Blogging As Art

August 2, 2008 | Leave a Comment

Category: Art, Auto-Biography

Using a medium built of associations, I seek to describe a realm of experience characterized by subtle, multi-scale interconnection.  It’s a bit like blowing bubbles that can intimate a cube or playing charades in the dark with only the sounds of my movements available to make a point.  The words “evolution, society, ontogeny and personal biography” are accompanied by associations that suggest different things.  Communicating my experience of their being four aspects or facets of the same thing is my challenge.  To do so while embracing the confines of the medium of blogging makes this an attempt at art.

Ten years ago, when a lot of these ideas came together, I posted the website serpentfd.org and sought academic support for a hypothesis that included a proto-dance based, neoteny-influenced, runaway sexual-selection driven theory of human evolution revealing the origins of autism and other conditions characterized by maturational delay.  The theory was grounded equally in anthropology, neuropsychology and evolutionary biology.  Perhaps twenty academics from around the world responded to the website, my letters or emailed inquiries.  After their initial interest, the multi-disciplinary character of the work made it difficult for them to support it in their own discipline.  None of the professors that emailed me had contacts or experience outside their discipline in the other two disciplines that the theory explored, making it difficult for them to intuit the theories’ validity in other areas.  It didn’t help that I had no institutional support for my research, no advanced degree, and was, at that time, a salesman by profession.

Extracted records:

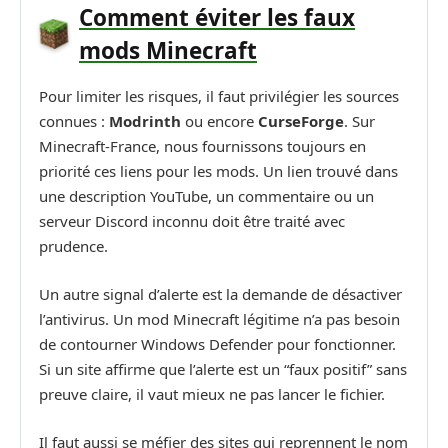
Comment éviter les faux
mods Minecraft
Pour limiter les risques, il faut privilégier les sources
connues :
Modrinth
ou encore
CurseForge
. Sur
Minecraft-France, nous fournissons toujours en
priorité ces liens pour les mods. Un lien trouvé dans
une description YouTube, un commentaire ou un
serveur Discord inconnu doit être traité avec
prudence.
Un autre signal d’alerte est la demande de désactiver
l’antivirus. Un mod Minecraft légitime n’a pas besoin
de contourner Windows Defender pour fonctionner.
Si un site affirme que l’alerte est un “faux positif” sans
preuve claire, il vaut mieux ne pas lancer le fichier.
Il faut aussi se méfier des sites qui reprennent le nom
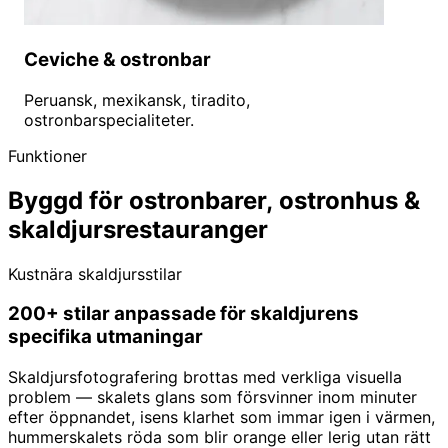
Ceviche & ostronbar
Peruansk, mexikansk, tiradito,
ostronbarspecialiteter.
Funktioner
Byggd för ostronbarer, ostronhus &
skaldjursrestauranger
Kustnära skaldjursstilar
200+ stilar anpassade för skaldjurens
specifika utmaningar
Skaldjursfotografering brottas med verkliga visuella
problem — skalets glans som försvinner inom minuter
efter öppnandet, isens klarhet som immar igen i värmen,
hummerskalets röda som blir orange eller lerig utan rätt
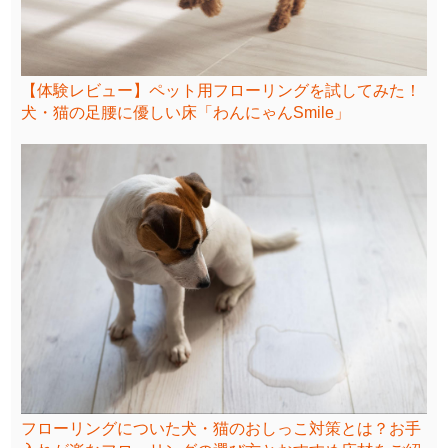
【体験レビュー】ペット用フローリングを試してみた！
犬・猫の足腰に優しい床「わんにゃんSmile」
フローリングについた犬・猫のおしっこ対策とは？お手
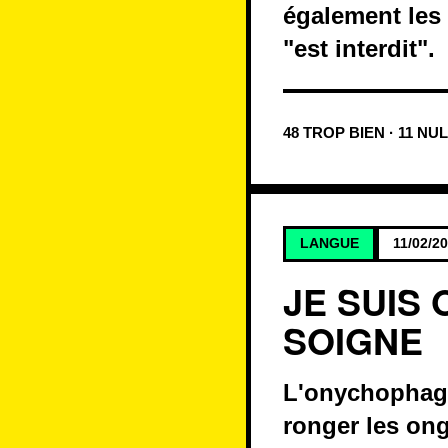
également les 
"est interdit".
48 TROP BIEN · 11 NUL
LANGUE
11/02/2
JE SUIS
SOIGNE
L'onychophagie
ronger les ong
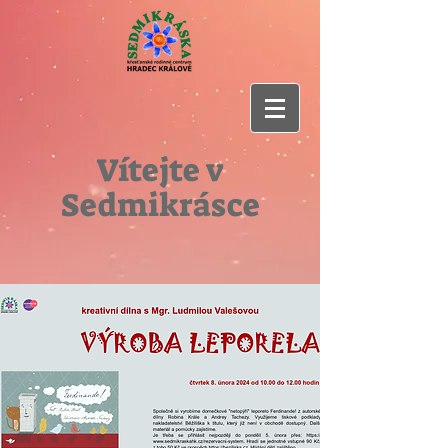
Vítejte v
Sedmikrásce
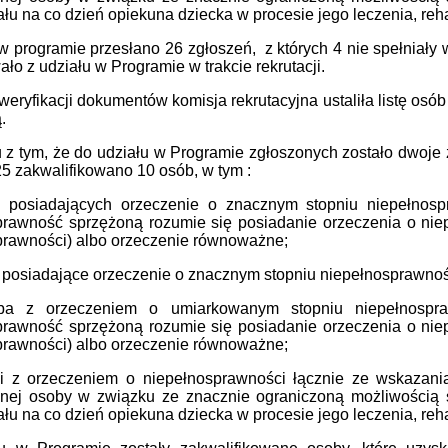
łu na co dzień opiekuna dziecka w procesie jego leczenia, rehabi
w programie przesłano 26 zgłoszeń, z których 4 nie spełniał
ło z udziału w Programie w trakcie rekrutacji.
eryfikacji dokumentów komisja rekrutacyjna ustaliła listę osób
.
z tym, że do udziału w Programie zgłoszonych zostało dwoje 
5 zakwalifikowano 10 osób, w tym :
 posiadających orzeczenie o znacznym stopniu niepełnosp
prawność sprzężoną rozumie się posiadanie orzeczenia o ni
prawności) albo orzeczenie równoważne;
y posiadające orzeczenie o znacznym stopniu niepełnosprawno
ba z orzeczeniem o umiarkowanym stopniu niepełnospraw
prawność sprzężoną rozumie się posiadanie orzeczenia o ni
prawności) albo orzeczenie równoważne;
ci z orzeczeniem o niepełnosprawności łącznie ze wskazaniam
nej osoby w związku ze znacznie ograniczoną możliwością s
łu na co dzień opiekuna dziecka w procesie jego leczenia, rehabi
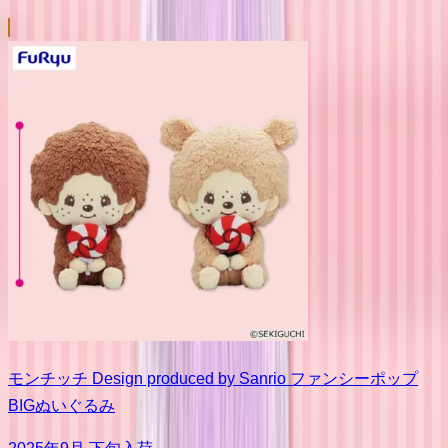
モンチッチ Design produced by Sanrio ファンシーポップ
BIGぬいぐるみ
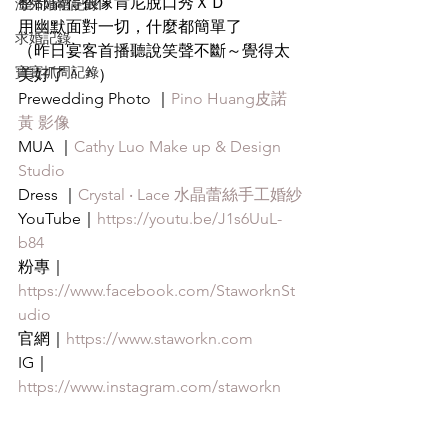
整部搞得很像肯尼脫口秀ＸＤ
海外婚禮記錄
用幽默面對一切，什麼都簡單了
求婚記錄
（昨日宴客首播聽說笑聲不斷～覺得太
寶寶抓周記錄
美好了＾＾）
Prewedding Photo ｜
Pino Huang皮諾
黃 影像
MUA ｜
Cathy Luo Make up & Design 
Studio
Dress ｜
Crystal ‧ Lace 水晶蕾絲手工婚紗
YouTube｜
https://youtu.be/J1s6UuL-
b84
粉專｜
https://www.facebook.com/StaworknSt
udio
官網｜
https://www.staworkn.com
IG｜
https://www.instagram.com/staworkn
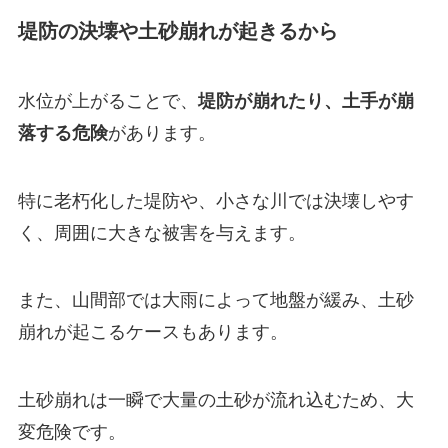
堤防の決壊や土砂崩れが起きるから
水位が上がることで、
堤防が崩れたり、土手が崩
落する危険
があります。
特に老朽化した堤防や、小さな川では決壊しやす
く、周囲に大きな被害を与えます。
また、山間部では大雨によって地盤が緩み、土砂
崩れが起こるケースもあります。
土砂崩れは一瞬で大量の土砂が流れ込むため、大
変危険です。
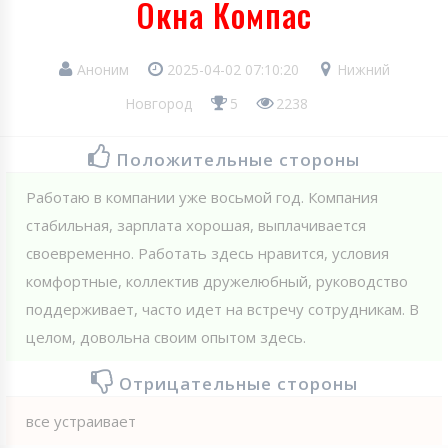
Окна Компас
Аноним
2025-04-02 07:10:20
Нижний
Новгород
5
2238
Положительные стороны
Работаю в компании уже восьмой год. Компания
стабильная, зарплата хорошая, выплачивается
своевременно. Работать здесь нравится, условия
комфортные, коллектив дружелюбный, руководство
поддерживает, часто идет на встречу сотрудникам. В
целом, довольна своим опытом здесь.
Отрицательные стороны
все устраивает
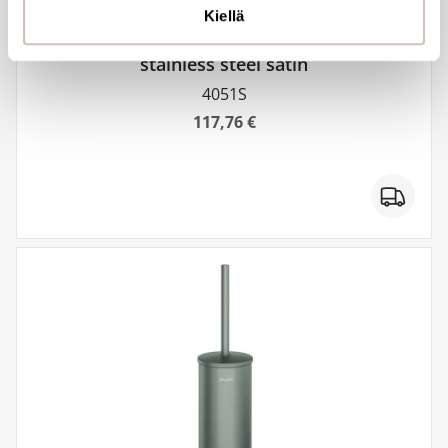
Kiellä
WC brush set wall mounted with lid
stainless steel satin
4051S
117,76 €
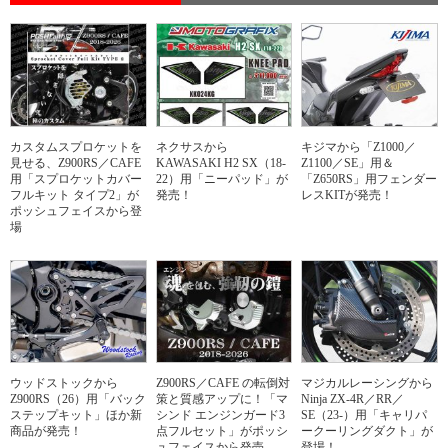
カスタムスプロケットを
ネクサスから
キジマから「Z1000／
見せる、Z900RS／CAFE
KAWASAKI H2 SX（18-
Z1100／SE」用＆
用「スプロケットカバー
22）用「ニーパッド」が
「Z650RS」用フェンダー
フルキット タイプ2」が
発売！
レスKITが発売！
ポッシュフェイスから登
場
ウッドストックから
Z900RS／CAFE の転倒対
マジカルレーシングから
Z900RS（26）用「バック
策と質感アップに！「マ
Ninja ZX-4R／RR／
ステップキット」ほか新
シンド エンジンガード3
SE（23-）用「キャリパ
商品が発売！
点フルセット」がポッシ
ークーリングダクト」が
ュフェイスから発売
登場！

Tasks for this exercise:
- A) From the blogging-as-art post, list the words the author places in quotation marks as four aspects of the same thing.
- B) Write out the blogging-as-art post from "Category: Art, Auto-Biography" to "attempt at art.", replacing "medium" with "form".

Answers for the exercise:
- A)
evolution
society
ontogeny
personal biography

- B)
Category: Art, Auto-Biography

Using a form built of associations, I seek to describe a realm of experience characterized by subtle, multi-scale interconnection.  It’s a bit like blowing bubbles that can intimate a cube or playing charades in the dark with only the sounds of my movements available to make a point.  The words “evolution, society, ontogeny and personal biography” are accompanied by associations that suggest different things.  Communicating my experience of their being four aspects or facets of the same thing is my challenge.  To do so while embracing the confines of the form of blogging makes this an attempt at art.